Il est important de revenir à l’essentiel du métier d’entrepreneur qui est de faire du profit et donc des ventes. C’est le vrai nerf de la guerre en lieu et place du financement. Ce, en ce sens qu’avoir régulièrement des débouchées et un bon taux de croissance est plus viable, durable et préférable à un investissement initial colossal sans garantie de réussite tant on connait les aléas des marchés et la fréquente méconnaissance, nous l’avons dit, de celui-ci de la part de ceux pris dans l’urgence de financière ou de mobilité sociale.

Les tendances socio-éducatives récentes ont encouragé l’empowerment au management. Il en résulte un penchant pour le flash et le bling bling illusoire en lieu et place du cash et du cling cling salutaire. Les réseaux sociaux et les média sont pris d’assauts pour s’afficher en délaissant les comptes d’entreprises qui ont besoin de réalisations concrètes. Dans un pays d’Afrique ont dit « L’argent n’aime pas le bruit ». C’est tout une indication sur la sagesse qui recommanderait à baser son leadership sur un socle solide et ne pas se contenter de donner le change. Bien sûr cela n’empêche pas de promouvoir son projet d’affaire et de bâtir sa communauté de supporter. Le tout est dans l’art de s’approprier des réussites que l’on ne vérifie pas dans les faits.

« L’accomplissement mérité vient avec la richesse et non la hardiesse. »

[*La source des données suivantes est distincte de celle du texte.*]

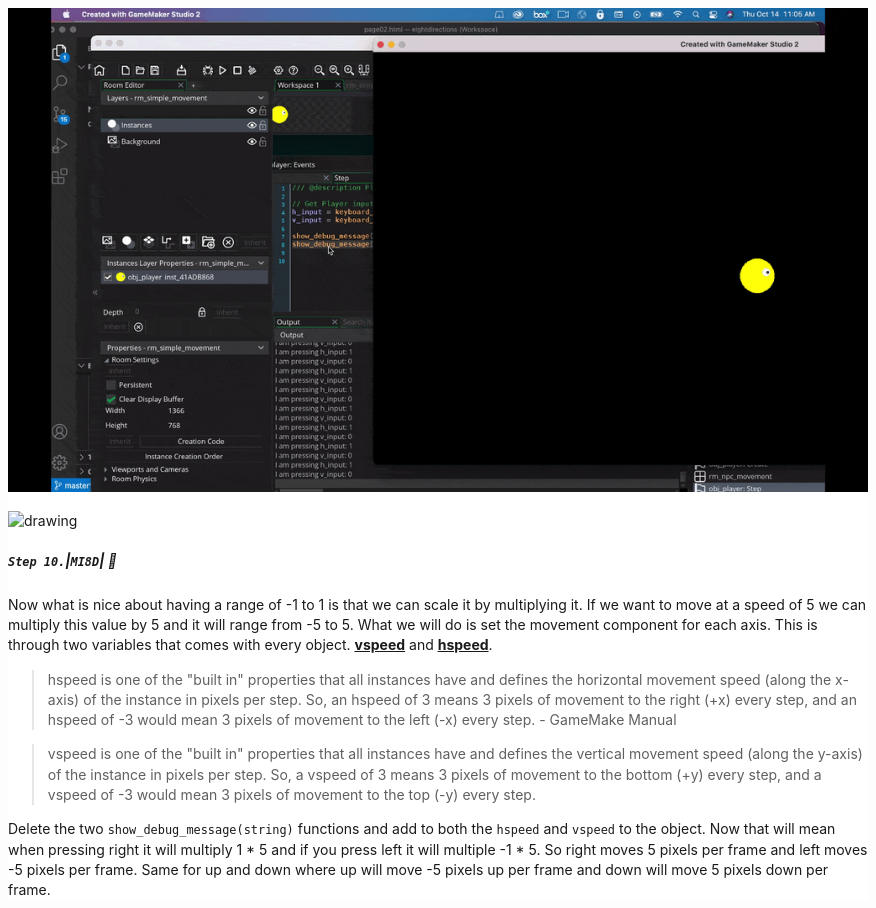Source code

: ![run game and see all four keys have an effect](images/TwoAxisMovementPrint.gif)

<img src="https://via.placeholder.com/500x2/45D7CA/45D7CA" alt="drawing" height="2px" alt = ""/>

##### `Step 10.`\|`MI8D`| :large_blue_diamond:

Now what is nice about having a range of -1 to 1 is that we can scale it by multiplying it.  If we want to move at a speed of 5 we can multiply this value by 5 and it will range from -5 to 5.  What we will do is set the movement component for each axis.  This is through two variables that comes with every object. **[vspeed](https://manual.yoyogames.com/GameMaker_Language/GML_Reference/Asset_Management/Instances/Instance_Variables/vspeed.htm)** and **[hspeed](https://manual.yoyogames.com/GameMaker_Language/GML_Reference/Asset_Management/Instances/Instance_Variables/hspeed.htm)**.

> hspeed is one of the "built in" properties that all instances have and defines the horizontal movement speed (along the x-axis) of the instance in pixels per step. So, an hspeed of 3 means 3 pixels of movement to the right (+x) every step, and an hspeed of -3 would mean 3 pixels of movement to the left (-x) every step. - GameMake Manual

> vspeed is one of the "built in" properties that all instances have and defines the vertical movement speed (along the y-axis) of the instance in pixels per step. So, a vspeed of 3 means 3 pixels of movement to the bottom (+y) every step, and a vspeed of -3 would mean 3 pixels of movement to the top (-y) every step.

Delete the two `show_debug_message(string)` functions and add to both the `hspeed` and `vspeed` to the object.  Now that will mean when pressing right it will multiply 1 * 5 and if you press left it will multiple -1 * 5.  So right moves 5 pixels per frame and left moves -5 pixels per frame.  Same for up and down where up will move -5 pixels up per frame and down will move 5 pixels down per frame.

Finissons avec une note pratique qui est un rappel. La vie de votre entreprise dépend en premier lieu de vos ventes puis le profit de votre gestion. L’effort essentiel se concentre sur la conversion de vos prospects. C’est ce qui doit guider vos actes de communication et non la promotion personnelle. On s’entend que pour des consultants ou des experts le branding personnel reste pertinent car il se vendent avant leurs services au titre d’image corporative. Ainsi, vendre c’est d’abord et avant tout se libérer d’un certain nombre de blocages quant à l’argent qui transparaissent dans votre Attitude d’entrepreneur et ruine votre intention première. Ensuite, il est essentiel d’avoir une stratégie minimum pour attaquer le marché. Puis, il faut oser aller au contact de sa clientèle. Faire, par la suite, l’effort de concilier la réalité du client à la vôtre pour qu’une utilité prenne naissance équitablement. Enfin lâcher-prise lorsque tout a été fait en vue du résultat auprès du client.

Je ne saurai vous conseiller d’avoir toujours en tête votre cash et de laisser le flash pour la phase de votre carrière ou vous auriez à penser à inspirer la relève autour de votre projet. Tout est une question d’état d’esprit et d’Attitude. Il n’est jamais trop tard pour se réaligner sur votre essentiel.